In her ruling, Justice Strickland made clear that Section 56 of the Fishery General Regulations states that the DFO could only issue licenses to companies transferring hatchery fish into ocean feedlots if they can show the fish are free from disease agents and won't adversely affect wild fish stocks.
"In my view, a transfer of fish that may potentially cause harm to the conservation unit or species level is a severe potential impact ... It represents a risk of serious or irreversible harm," she wrote.
But if the DFO doesn't test for the virus, "then they don't know if fish are infected or not, and they're not knowingly breaking the law," Morton noted.
Sea to Sky Fisheries Roundtable member Dave Brown sees the DFO's response as another sign of its close ties with the aquaculture industry.
"The DFO is failing to recognize the importance of wild salmon and is putting the salmon-farming industry's interests ahead of protecting wild salmon," he said. "It's no more blatantly obvious than what we've just seen: the court ruling came out and it was like a PR campaign for the fish farmers, and it was being done by our fisheries minister, Jonathan Wilkinson. It's absolutely a total disappointment."

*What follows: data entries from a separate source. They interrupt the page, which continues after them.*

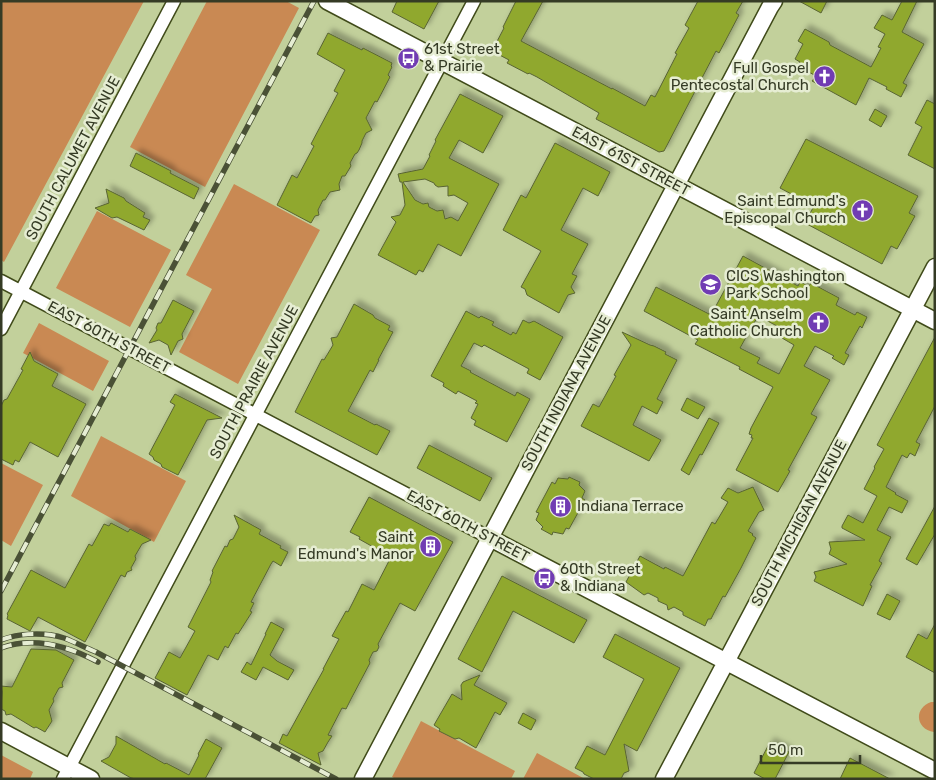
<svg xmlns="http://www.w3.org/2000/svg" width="936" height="780" font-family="Rubik,sans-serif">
<defs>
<filter id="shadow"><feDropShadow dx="4.5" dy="-4.5" stdDeviation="2.5" flood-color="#0004"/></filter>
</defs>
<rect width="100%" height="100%" fill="#c2d09b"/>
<path fill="#c98953" d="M1 1H144L4 262 1 260Z
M207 1H286L299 8 205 187 130 147Z
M234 184 320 230 238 384 179 352 212 289 186 275Z
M97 211 171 250 130 327 56 288Z
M39 323 109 361 93 391 23 353Z
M101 436 186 481 154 542 71 496Z
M1 463 43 485 11 546 1 540Z
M931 702H935V732H934C916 729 913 709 931 702Z
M421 721 515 771 511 779H396L392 777Z
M537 753 585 779H523Z
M1 755 33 772 30 779H1Z"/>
<path fill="#90a82d" stroke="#596434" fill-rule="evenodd" filter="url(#shadow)" d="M397 1H439L424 29 392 12Z
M516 1H543L521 41 612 89V88L645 106 651 95 655 97 677 54 675 53 689 28 685 25 698 1H743L736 13 739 15 719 53 716 51 664 151 659 152 596 119 599 113 537 77 529 73 528 74 507 63 509 60 492 51 504 28 503 27Z
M799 1H827L821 13Z
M902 1H917L902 32 924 44 903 83 907 85 901 97 886 89 887 87 869 78 856 105 812 81 816 76 798 66 800 62 795 59 803 44 798 41 805 29 829 42 830 45 871 67 881 48 878 47 885 34 874 28 882 15 892 20Z
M328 33 362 50 363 48 392 63 391 66 392 67 388 75 390 77 377 102 375 101 366 118 372 130 366 133 362 141V143L359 150 357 153 355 154 350 163 351 166 345 176H342L339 184 340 190 330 192 325 200H323L318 210 319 215 315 216 311 223 277 205 292 175 297 178 314 146 311 144 338 93 334 91 345 70 317 54Z
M460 94 503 116 483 153 459 140 449 158 499 184 461 256 438 244 423 272 419 270 416 275 378 255 396 222 391 217 400 215 405 205 402 182H400L398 174 423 169 430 156 429 155 436 141 435 140ZM425 179 434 183 435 185 438 187 448 186V196L454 195 468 203 458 221 451 217 445 219 443 210 437 211 429 207 428 203 423 204 415 200 403 182Z
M927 100 935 104V169L908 155 922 127 915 123Z
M875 109 887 116 881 127 869 120Z
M806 139 918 196 909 213 915 216 897 249 891 246 882 264 805 223 814 206 780 188Z
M555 143 610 172 598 196 583 188 561 230 588 244 572 274 577 276 571 287 575 293 568 295 559 313 527 295 525 289 521 287 541 251 503 230 521 195 526 198Z
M136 153 171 171 170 173 199 188 194 199 130 166Z
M106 189 124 198 126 201 145 213 143 217 150 220 144 230 117 217 112 218 95 208 109 203Z
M743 256 798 286 800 282 809 286 811 283 839 298 836 305 855 315 857 312 867 317 862 328 860 326 845 353 849 355 844 365 832 358 834 356 815 346 804 366 830 380 811 414 817 417 788 470 790 471 778 492 736 470 753 438H751L752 435 749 434 751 428 773 387 739 369 740 367 695 344 698 340 644 311 656 287 711 315ZM758 316 777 326 775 330 783 335 782 338 794 345 779 374 757 363 760 358 740 348Z
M173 300 194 311 182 334 183 339 178 341 171 355 168 345 159 340 149 343 157 330 156 328 158 323H161Z
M354 304 373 315 375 318 390 326 388 330 393 332 378 360H379L373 372 370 370 348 411 375 425 376 424 390 431 377 455 295 412 322 359 324 360 333 345 331 338 337 337Z
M466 311 479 318 481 316 494 322 492 325 511 335 513 332 516 334 523 320 529 323 534 321 563 337 540 380 527 373 529 369 484 345 482 347 474 343 461 366 471 371 470 372 515 396 517 392 530 399 507 442 474 425 476 421 471 418 478 404 475 403 477 401 458 391 456 394 443 386 444 383 431 376Z
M622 332 650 345 654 346 666 352 665 354 677 360 657 399 663 402 657 414 642 406 633 425 661 440 649 461 581 426 593 404 599 407 616 376 614 375 631 345Z
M935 337V406L916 442 920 444 915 456 910 453 907 458 902 455 886 487 896 493 895 494 908 501 902 513 889 507 877 530 891 537 879 561 882 563 870 585 872 586 863 606 814 581 816 577 814 572 847 564 829 554 831 549 829 542 865 540 842 528V526L848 515 863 523 877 496 864 489 875 468 874 467 884 449 877 445Z
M30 352 34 361 58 374 52 386 86 404 58 457 30 442 19 462 15 460 13 465 1 459V406L4 400 7 399 23 370 21 369Z
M175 394 222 418 207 420 178 475 162 467 161 464 154 460 153 457 149 454 175 405 170 402Z
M687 398 705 407 698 419 681 410Z
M709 418 719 423 702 455 700 454 689 475 681 470Z
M429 445 492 478 480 501 417 468Z
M569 477 580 482 579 485 585 491 582 498 585 500 569 529 566 528 563 534 553 532 552 535 541 529 543 527 536 520 539 513 536 512 552 482 555 484 558 478 568 479Z
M753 487 764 510 759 512 748 531 753 534 752 535 756 538 741 568 725 597 723 596 715 611 711 619H708L705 626 683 615V612L674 607 668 610 667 605 658 601V598L648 593 644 595 626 582 640 556 664 569 665 567 683 576 712 522 715 524 728 502 721 498 728 488 738 493Z
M369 497 453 542 415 611 400 603 378 644 379 647 377 651 373 652 369 660 370 663 351 699 346 709 342 708 328 735 332 736 328 742 323 751 318 753 321 765 279 743 283 734 287 736 310 694 324 669H323L339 639 332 636 346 611 348 612 362 584 374 590 391 557 359 539 360 537 350 532Z
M935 506V534L917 565 906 559Z
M234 515 261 530 259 534 281 546 280 548 288 552 281 566 273 561 271 564 251 602 254 603 250 611 252 612 238 634 236 633 228 648 225 646 218 660 208 655 187 695 155 678 169 652 180 658 195 631 188 627 211 582 210 580 213 572 212 571 225 546 227 547 230 540 233 539 239 527Z
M111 523 128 532 130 529 151 540 142 544 135 556 136 559 131 568 132 570 127 572 125 577 121 575 85 642 38 617 30 631 7 619 8 615 7 614 31 570 65 588 89 544 92 546 104 524 109 526Z
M502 576 587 620 574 643 513 611 482 672 458 659Z
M887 594 900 601 890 620 877 614Z
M271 622 284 629 270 655 277 661 294 670 288 680 263 667 256 680 241 672 247 662 251 665 266 634H265Z
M935 624V673L906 657 918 634 927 639Z
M615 634 680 668 637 751 624 744 629 771 624 773 621 779H594L584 774 583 772 575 768 587 746 605 755 644 679 603 657Z
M31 649 56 650 74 660 62 683 63 687 59 688 53 699 54 701 49 710 52 721 45 732 36 727 34 728 11 714 6 715 5 711 1 709 2 692 1 686 12 687Z
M480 675 474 685 507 703 500 715 495 712 476 748 459 738 455 739 439 731 440 729 434 725 452 694 462 700 461 685 463 682Z
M523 713 536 720 531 730 518 723Z
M116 736 165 764 166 763 189 775 199 755 198 754 206 739 222 748 205 779H136L131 778 101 761 109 757 116 744Z
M770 742 789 752 775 779H765L754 773Z
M850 758 890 779H840Z"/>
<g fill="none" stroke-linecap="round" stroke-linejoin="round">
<defs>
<path id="minor" d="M1 281 490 538
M1 329 174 1
M63 779 474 1"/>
<path id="tertiary" d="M327 1 935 321
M490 538 935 771
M1 731 91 779
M363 779 770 7 774 1
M664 779 935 267"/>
</defs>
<use href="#minor" stroke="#404b1a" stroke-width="15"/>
<use href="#tertiary" stroke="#404b1a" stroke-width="19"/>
<use href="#minor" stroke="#fff" stroke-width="12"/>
<use href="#tertiary" stroke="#fff" stroke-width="16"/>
<defs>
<path id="rail" d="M1 591 314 1
M1 640C18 633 46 632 64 638 75 642 86 648 96 652L336 779
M1 648C34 636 68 646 98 662"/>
</defs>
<use href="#rail" stroke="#4a5136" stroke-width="5.5"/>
<use href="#rail" stroke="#e6edd3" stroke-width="4" stroke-dasharray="11" stroke-linecap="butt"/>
</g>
<defs>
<symbol id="bus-disc" viewBox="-11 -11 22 22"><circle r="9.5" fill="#713cb3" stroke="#e6edd3"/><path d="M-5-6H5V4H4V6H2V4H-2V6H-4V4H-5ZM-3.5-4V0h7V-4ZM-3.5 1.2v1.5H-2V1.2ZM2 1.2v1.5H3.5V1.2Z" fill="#fff"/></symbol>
<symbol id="church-disc" viewBox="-11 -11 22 22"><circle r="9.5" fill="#713cb3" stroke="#e6edd3"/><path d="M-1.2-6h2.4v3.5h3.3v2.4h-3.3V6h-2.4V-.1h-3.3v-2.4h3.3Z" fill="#fff"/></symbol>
<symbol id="school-disc" viewBox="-11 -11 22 22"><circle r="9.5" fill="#713cb3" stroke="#e6edd3"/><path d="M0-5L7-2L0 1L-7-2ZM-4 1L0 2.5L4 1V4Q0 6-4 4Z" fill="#fff"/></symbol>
<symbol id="building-disc" viewBox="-11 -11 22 22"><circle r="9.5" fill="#713cb3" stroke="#e6edd3"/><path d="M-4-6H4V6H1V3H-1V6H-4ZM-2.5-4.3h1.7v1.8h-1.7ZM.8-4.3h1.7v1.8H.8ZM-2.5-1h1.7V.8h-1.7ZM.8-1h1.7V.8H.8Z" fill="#fff"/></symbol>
</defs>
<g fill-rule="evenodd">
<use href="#bus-disc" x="396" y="46" width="25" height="25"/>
<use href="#church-disc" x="812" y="64" width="25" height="25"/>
<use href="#church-disc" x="850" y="198" width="25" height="25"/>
<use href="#school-disc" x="698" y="272" width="25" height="25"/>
<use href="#church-disc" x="806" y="310" width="25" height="25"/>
<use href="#building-disc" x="548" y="494" width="25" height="25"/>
<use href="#building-disc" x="418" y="534" width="25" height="25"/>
<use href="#bus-disc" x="532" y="566" width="25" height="25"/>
</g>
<g text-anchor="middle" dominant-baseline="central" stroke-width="5" stroke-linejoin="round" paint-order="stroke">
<g font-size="15" fill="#353b25" stroke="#e6edd3" text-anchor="start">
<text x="424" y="49">61st Street<tspan x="424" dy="17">&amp; Prairie</tspan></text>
<text x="809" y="68" text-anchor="end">Full Gospel<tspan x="809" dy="17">Pentecostal Church</tspan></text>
<text x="846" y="201" text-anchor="end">Saint Edmund's<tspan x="846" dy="17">Episcopal Church</tspan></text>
<text x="726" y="276">CICS Washington<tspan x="726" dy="17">Park School</tspan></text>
<text x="802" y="314" text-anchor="end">Saint Anselm<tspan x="802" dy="17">Catholic Church</tspan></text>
<text x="577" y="506">Indiana Terrace</text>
<text x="414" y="537" text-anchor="end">Saint<tspan x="414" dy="17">Edmund's Manor</tspan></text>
<text x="560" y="569">60th Street<tspan x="560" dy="17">&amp; Indiana</tspan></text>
</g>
<g font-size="15" fill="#353b25" stroke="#e6edd3">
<text transform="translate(73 158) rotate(-62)">SOUTH CALUMET AVENUE</text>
<text transform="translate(631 161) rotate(28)">EAST 61ST STREET</text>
<text transform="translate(109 337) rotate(28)">EAST 60TH STREET</text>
<text transform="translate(254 382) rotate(-62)">SOUTH PRAIRIE AVENUE</text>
<text transform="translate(566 393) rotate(-62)">SOUTH INDIANA AVENUE</text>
<text transform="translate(799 523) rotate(-62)">SOUTH MICHIGAN AVENUE</text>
<text transform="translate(468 526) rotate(28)">EAST 60TH STREET</text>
</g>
</g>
<rect width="936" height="780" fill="none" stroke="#353b25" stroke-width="5"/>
<path d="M761 755v8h99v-8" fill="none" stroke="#353b25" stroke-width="2.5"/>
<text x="768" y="755" font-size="15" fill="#353b25" stroke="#e6edd3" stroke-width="4" paint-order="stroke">50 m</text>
</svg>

Since the ruling, Wilkinson has called for the fast-tracking of a study into aquaculture technology that would limit interaction between wild and farmed salmon, including land-based farms, ocean-based closed containment, and open-ocean and off-shore farms. The aim is to nearly double Canada's 2016 aquaculture production of 200,000 tonnes to 382,000 tonnes by 2028.
'I think it's a terrible idea to expand the industry, particularly in British Columbia, because we know salmon farming is a risk for a number of different reasons, not just PRV," said Proboszcz. "I think the farms need to get out of the water. We've had enough study on this issue. We've done studies on closed containment in the past. I personally believe it's another delay mechanism."
For her part, Sea to Sky MP Pamela Goldsmith-Jones said she supports an expansion of the aquaculture industry—as well as PRV testing—as long as the transition is made to closed-containment or land-based farms.
"The recent ruling leaves room for bolder action by the federal government," she said. "I would hope that we will be more rigorous and will continue to build on collaboration with the provincial government and we put all our efforts into studying how to transition to closed-containment."